The final escalator will drop you off at the entrance of the Samuel Cocking Garden.
The Samuel Cocking Garden and the Enoshima Sea Candle
This botanical garden has a mixed influence of European and Japanese styles which gives it an interesting vibe. It was established way back in 1862 by merchant Samuel Cocking and is a lovely place to walk around. If you happen to come in the winter, the Samuel Cocking Garden does wonderful illuminations.
We were pretty hungry by the time we got there so we stopped by for some very expensive French toast at Lon Café. Touristy spots beget touristy prices! We paid around JPY4,000 for French toast and coffee for two people. It was however very good (I mean for that price it better be) and the atmosphere is nice because you can enjoy some great views.

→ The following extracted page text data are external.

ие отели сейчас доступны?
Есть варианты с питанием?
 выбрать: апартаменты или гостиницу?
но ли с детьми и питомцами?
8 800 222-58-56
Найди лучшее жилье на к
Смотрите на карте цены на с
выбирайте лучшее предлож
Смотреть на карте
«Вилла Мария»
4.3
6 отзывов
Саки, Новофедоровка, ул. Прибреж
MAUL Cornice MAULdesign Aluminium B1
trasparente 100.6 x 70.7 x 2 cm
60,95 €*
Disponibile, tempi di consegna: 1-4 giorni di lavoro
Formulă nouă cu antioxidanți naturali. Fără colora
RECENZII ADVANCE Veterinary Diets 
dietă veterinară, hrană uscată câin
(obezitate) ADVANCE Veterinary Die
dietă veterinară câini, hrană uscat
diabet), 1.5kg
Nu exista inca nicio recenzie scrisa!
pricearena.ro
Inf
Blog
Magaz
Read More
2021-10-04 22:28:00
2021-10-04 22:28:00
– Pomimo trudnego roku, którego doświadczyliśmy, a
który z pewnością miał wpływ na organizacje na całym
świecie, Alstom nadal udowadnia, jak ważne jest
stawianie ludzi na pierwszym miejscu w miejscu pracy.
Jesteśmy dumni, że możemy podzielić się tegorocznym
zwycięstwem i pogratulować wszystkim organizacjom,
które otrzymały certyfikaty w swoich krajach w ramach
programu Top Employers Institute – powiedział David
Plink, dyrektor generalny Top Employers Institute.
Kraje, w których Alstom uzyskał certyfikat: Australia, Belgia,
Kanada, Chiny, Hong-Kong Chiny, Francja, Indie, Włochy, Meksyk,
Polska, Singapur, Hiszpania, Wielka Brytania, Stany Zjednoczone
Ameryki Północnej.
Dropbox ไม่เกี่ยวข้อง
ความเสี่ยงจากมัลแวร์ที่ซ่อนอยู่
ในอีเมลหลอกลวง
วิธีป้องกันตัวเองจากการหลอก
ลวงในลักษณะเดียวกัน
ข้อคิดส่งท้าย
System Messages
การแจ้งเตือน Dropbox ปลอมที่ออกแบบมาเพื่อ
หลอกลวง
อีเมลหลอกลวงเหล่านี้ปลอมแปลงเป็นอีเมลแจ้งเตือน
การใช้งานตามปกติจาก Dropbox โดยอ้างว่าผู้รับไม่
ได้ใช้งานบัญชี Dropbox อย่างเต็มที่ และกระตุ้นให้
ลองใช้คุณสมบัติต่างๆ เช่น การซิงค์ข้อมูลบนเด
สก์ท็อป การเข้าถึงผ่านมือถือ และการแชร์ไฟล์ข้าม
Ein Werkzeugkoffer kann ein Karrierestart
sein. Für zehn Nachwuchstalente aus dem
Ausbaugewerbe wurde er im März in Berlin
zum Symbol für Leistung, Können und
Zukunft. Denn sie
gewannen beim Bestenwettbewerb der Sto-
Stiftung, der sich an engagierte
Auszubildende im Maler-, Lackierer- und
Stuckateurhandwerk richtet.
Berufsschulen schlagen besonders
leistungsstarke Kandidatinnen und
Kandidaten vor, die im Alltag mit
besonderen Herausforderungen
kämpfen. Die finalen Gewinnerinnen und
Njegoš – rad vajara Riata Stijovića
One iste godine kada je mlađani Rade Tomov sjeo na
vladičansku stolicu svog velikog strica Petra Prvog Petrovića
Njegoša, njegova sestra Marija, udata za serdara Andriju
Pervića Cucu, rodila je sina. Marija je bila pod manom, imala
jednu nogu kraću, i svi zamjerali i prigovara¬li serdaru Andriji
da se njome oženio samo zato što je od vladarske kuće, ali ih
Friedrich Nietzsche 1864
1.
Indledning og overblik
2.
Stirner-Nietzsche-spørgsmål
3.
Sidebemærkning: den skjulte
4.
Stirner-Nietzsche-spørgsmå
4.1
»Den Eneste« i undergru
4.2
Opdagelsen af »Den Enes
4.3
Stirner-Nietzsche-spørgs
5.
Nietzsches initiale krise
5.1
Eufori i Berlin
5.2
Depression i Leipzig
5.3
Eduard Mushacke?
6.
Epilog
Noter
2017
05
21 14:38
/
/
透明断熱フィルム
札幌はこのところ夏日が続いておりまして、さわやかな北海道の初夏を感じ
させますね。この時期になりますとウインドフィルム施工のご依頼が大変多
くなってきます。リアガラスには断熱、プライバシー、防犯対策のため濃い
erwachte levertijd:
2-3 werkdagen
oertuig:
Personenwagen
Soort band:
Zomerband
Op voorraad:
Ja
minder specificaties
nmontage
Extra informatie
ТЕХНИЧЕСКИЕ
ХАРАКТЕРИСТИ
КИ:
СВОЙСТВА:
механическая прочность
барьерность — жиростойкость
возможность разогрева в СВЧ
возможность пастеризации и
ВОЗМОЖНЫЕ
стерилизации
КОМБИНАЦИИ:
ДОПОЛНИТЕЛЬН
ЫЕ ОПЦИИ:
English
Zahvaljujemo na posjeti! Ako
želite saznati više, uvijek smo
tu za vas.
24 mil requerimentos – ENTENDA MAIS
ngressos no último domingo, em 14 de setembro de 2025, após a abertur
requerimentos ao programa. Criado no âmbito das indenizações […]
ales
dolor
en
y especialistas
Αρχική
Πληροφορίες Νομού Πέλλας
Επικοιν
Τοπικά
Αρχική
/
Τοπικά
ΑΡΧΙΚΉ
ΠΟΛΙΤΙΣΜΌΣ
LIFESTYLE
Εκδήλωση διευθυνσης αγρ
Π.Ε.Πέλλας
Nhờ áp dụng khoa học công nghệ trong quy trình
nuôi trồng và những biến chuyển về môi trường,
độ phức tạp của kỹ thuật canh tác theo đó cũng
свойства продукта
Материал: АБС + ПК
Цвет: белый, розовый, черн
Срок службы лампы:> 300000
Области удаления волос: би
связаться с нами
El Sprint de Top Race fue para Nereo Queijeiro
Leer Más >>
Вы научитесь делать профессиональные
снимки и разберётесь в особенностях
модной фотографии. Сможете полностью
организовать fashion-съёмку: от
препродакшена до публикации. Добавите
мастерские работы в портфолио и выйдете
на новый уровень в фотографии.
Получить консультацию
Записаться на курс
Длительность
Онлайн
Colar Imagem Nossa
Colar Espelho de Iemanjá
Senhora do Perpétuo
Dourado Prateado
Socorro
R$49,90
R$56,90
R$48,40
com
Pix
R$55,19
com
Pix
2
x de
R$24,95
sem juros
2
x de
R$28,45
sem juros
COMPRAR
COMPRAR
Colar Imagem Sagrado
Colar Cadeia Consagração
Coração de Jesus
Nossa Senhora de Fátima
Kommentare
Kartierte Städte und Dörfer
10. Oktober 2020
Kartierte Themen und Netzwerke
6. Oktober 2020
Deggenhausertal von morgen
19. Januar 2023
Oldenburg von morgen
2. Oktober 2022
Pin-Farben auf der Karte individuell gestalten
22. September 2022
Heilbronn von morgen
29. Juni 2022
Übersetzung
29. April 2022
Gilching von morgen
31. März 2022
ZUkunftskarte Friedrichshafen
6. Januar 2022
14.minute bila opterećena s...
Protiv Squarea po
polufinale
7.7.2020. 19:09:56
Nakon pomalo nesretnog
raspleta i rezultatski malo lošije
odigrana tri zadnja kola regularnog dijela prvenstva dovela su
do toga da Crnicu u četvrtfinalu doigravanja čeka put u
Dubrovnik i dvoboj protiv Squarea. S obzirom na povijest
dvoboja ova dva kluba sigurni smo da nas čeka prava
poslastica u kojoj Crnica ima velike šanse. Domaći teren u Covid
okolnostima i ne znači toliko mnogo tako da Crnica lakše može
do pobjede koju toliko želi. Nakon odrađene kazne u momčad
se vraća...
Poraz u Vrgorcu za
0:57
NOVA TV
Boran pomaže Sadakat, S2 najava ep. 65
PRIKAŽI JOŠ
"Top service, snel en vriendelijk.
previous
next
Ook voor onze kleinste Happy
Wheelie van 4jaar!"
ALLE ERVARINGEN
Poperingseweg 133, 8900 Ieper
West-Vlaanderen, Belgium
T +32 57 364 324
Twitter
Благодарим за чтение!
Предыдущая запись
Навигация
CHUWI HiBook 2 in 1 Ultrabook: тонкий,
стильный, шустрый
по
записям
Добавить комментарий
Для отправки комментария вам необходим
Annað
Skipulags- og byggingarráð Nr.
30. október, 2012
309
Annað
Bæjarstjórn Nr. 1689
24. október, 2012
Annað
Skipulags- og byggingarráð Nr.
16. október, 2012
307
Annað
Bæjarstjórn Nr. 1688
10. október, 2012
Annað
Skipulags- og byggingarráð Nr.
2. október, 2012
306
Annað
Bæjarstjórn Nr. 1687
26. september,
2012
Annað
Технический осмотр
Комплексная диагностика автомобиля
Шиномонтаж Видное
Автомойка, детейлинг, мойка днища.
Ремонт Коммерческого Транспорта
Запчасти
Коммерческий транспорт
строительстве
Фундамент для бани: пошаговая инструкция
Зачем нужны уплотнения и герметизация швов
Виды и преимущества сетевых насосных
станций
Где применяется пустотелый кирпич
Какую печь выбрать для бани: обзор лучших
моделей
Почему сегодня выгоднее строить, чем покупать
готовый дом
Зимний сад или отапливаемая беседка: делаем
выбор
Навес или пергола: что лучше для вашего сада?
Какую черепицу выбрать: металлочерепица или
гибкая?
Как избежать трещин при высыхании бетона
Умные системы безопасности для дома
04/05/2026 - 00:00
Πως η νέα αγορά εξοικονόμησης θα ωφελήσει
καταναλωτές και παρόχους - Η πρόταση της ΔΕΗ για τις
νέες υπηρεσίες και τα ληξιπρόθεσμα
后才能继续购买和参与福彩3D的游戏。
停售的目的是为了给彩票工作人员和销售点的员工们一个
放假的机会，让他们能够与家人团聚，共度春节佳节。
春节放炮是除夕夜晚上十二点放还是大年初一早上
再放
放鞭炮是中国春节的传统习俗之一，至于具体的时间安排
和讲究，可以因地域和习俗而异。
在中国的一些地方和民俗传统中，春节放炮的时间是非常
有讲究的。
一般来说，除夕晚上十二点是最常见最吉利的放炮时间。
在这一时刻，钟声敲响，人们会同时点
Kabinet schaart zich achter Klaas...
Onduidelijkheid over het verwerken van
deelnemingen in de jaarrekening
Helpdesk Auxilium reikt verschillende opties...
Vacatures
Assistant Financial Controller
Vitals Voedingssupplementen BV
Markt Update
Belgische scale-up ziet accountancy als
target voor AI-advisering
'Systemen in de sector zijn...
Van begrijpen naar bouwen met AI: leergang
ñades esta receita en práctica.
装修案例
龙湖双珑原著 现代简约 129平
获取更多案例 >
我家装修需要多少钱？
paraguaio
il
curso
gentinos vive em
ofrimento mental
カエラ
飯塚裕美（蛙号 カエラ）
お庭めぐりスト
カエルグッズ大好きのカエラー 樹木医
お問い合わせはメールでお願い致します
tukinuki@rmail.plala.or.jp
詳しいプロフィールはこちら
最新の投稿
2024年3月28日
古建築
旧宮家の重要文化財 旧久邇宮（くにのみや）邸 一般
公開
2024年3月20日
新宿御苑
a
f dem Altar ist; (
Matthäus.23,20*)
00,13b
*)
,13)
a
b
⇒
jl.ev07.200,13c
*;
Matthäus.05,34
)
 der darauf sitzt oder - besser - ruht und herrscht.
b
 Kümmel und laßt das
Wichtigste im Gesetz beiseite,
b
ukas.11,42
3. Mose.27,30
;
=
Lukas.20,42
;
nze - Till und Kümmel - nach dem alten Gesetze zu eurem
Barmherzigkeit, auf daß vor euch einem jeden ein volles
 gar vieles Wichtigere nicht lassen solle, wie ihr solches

Finally, we arrived at our destination, the Enoshima Sea Candle! Due to Covid-19 masks were required, but that’s the rule all over Japan so I don’t think it will surprise anyone. My son is obsessed with space lately, so I told him a little fib that it was a rocket (it does look like one). So now he has some very good memories of going up in a rocket and possibly thinks we went to the moon…
It was a cloudy day so no Mount Fuji for us, but such is my life. I am never going to see that damn mountain. The panoramic views were still beautiful and we enjoyed walking around.
I think our total time in Enoshima was no more than three hours but it was thoroughly memorable and enjoyable. There were many things that I still did not get to try, such as the Enoshima Aquarium and the Enoshima Iwaya Cave so I will definitely be back.
Happy and safe travels everyone!
4 thoughts on “A Quick Enoshima Day Trip Travel Guide”
Thank you for sharing this!
It is good to see the current photos of Japan. Keep safe!
I keep hearing good things about Enoshima. Really hope to visit one day – thanks for sharing this!
I hope you can visit as well! Thanks for dropping by and leaving a comment!